Online TV Venture Mio.TV Files for Bankruptcy

Barely two years after launching with great fanfare, Latino Interactive Network, the holding company of Mio.TV, has filed for bankruptcy in a Delaware court.

The company, which aimed at creating a one-stop Web site where Latinos would watch TV, make phone calls and interact with one another for free, failed to raise the much needed cash from majority investors, Broadmoor Capital Partners of Overland Park, Kansas.

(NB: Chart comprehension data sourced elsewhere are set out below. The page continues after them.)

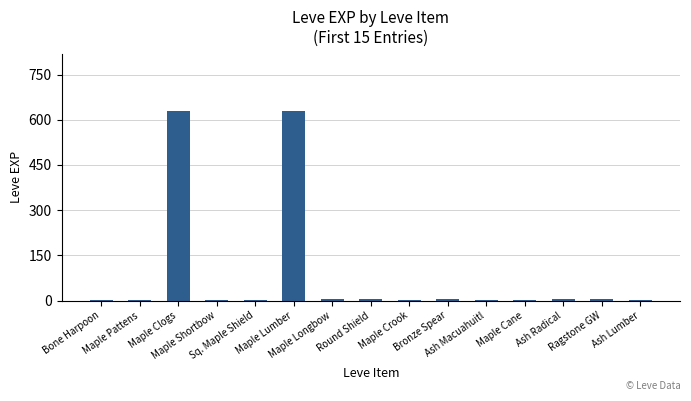

True or false: the data shows 4 at Ash Radical.

True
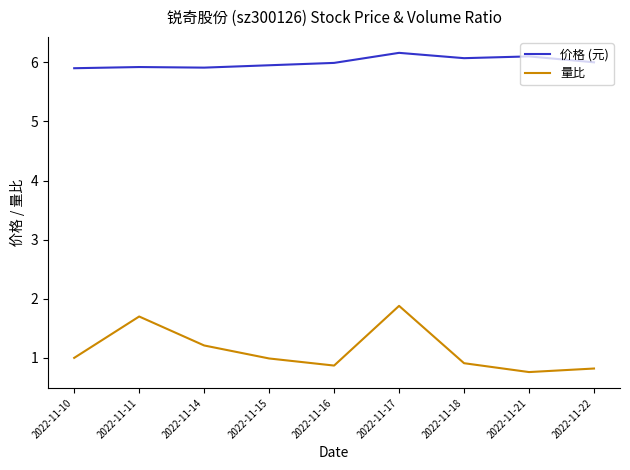

How many lines are shown in the chart?

2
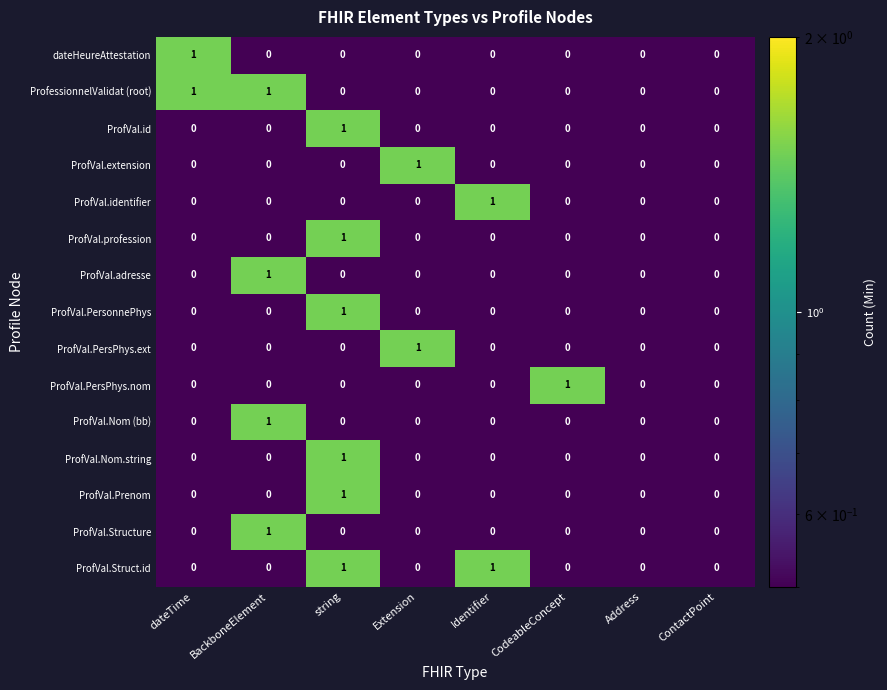

How many series are shown in this chart?

15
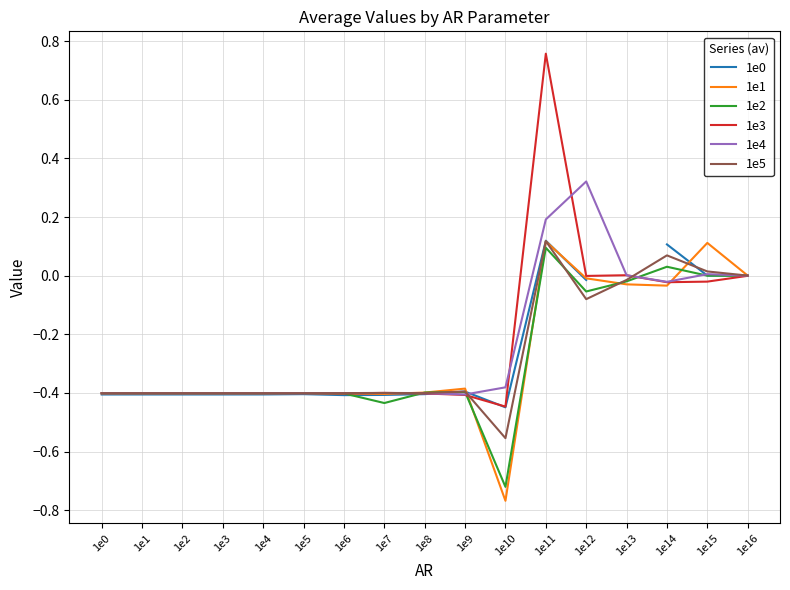

Which series has the largest total across all categories?

1e3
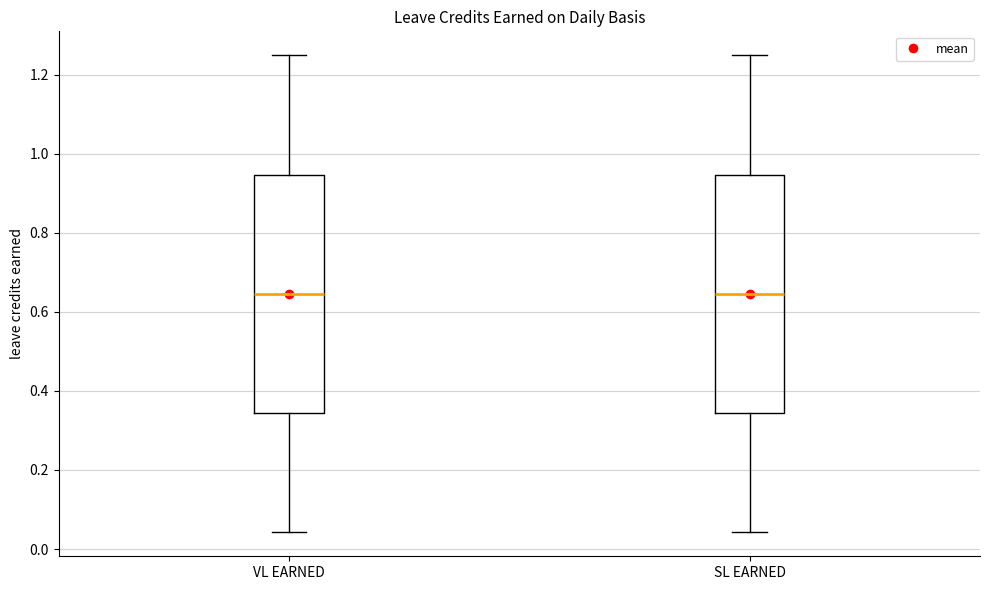

Reading left to right, read every box against the y-axis: the position of its median line, the range the box covers, and the ends of its whiskers. The values are not printed on the chart, so give them approximately, as read against the axis.

VL EARNED: median 0.64, box 0.34 to 0.94, whiskers 0.04 to 1.26
SL EARNED: median 0.64, box 0.34 to 0.94, whiskers 0.04 to 1.26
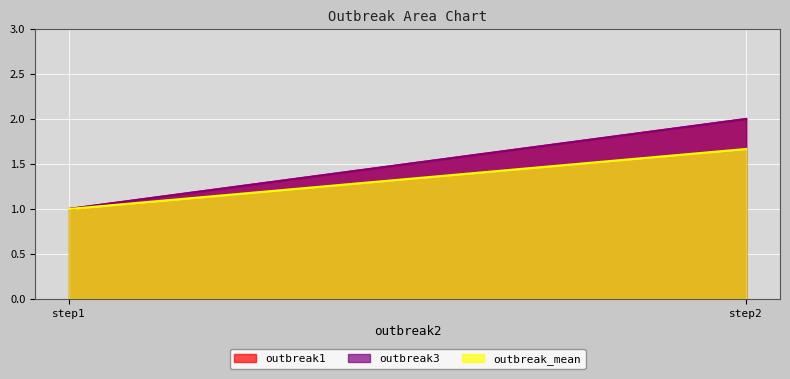

What is the sum of all outbreak1 values?

3.0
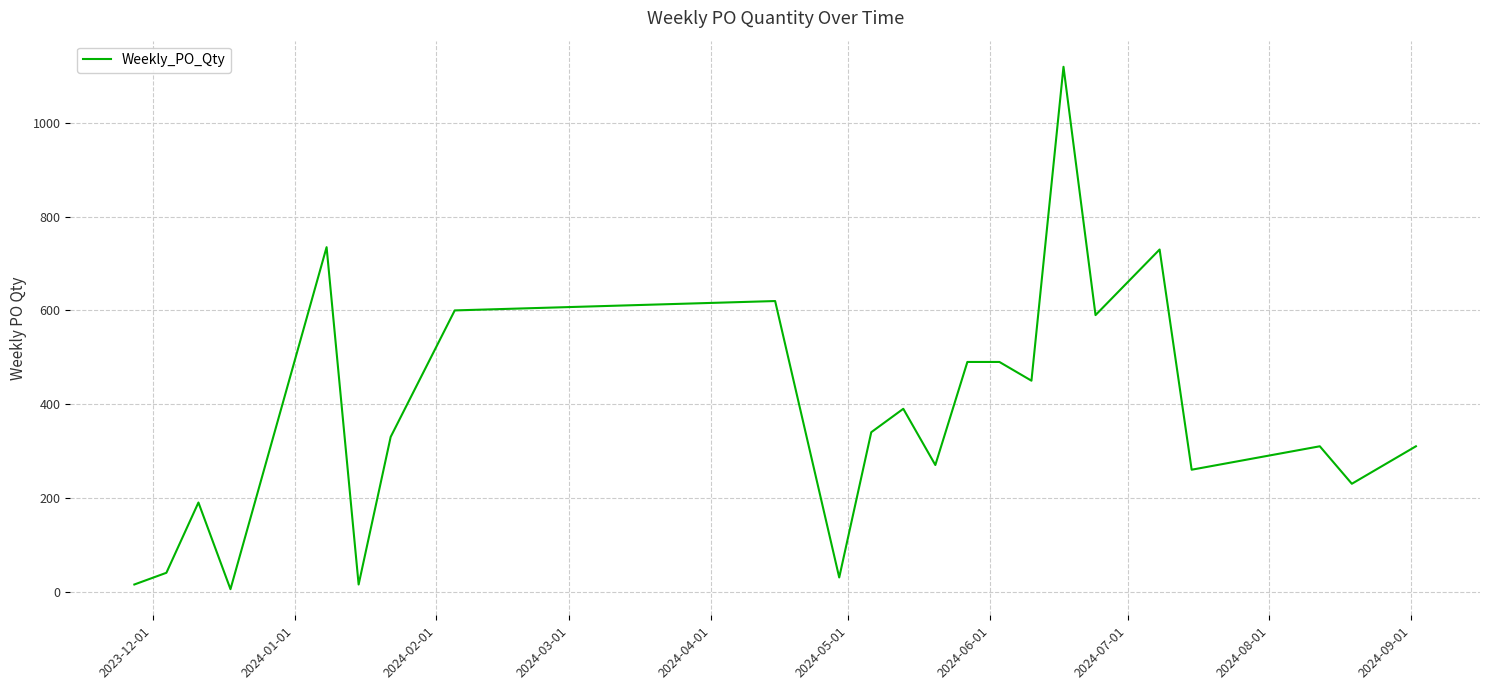

What is the difference between the maximum and minimum values?

1115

Sources close to the failed company told Hispanic TV Update that the entire management team has been dismantled, including Mio.TV co-founders Manuel García-Duran and Moses Frenck. As of mid October, vendors and former employees were awaiting to get paid from the liquidation of assets. Still, court-appointed bankruptcy lawyer, Alfred Giuliano, says the extent of such assets is not yet clear.
Among other high-profile executives the company had lured were Jenny Alonzo, former Lifetime Networks marketing executive, and BET's sales chief Steve Goldstein.
Steve Lord, a partner at Broadmoor Capital, confirmed Mio.TV's bankruptcy but declined to elaborate on why his company decided to liquidate it. "It is very unfortunate," Lord said. "We thought it was a good idea, but [the company] was just not operational."
Broadmoor Capital was only one of many investors which at some point or another bet on the future of the company. A first round of investors included Talbert Navia, head of the private funds group at Chadbourne & Parke, and Carlos Conde, a principal at Olympus Securities.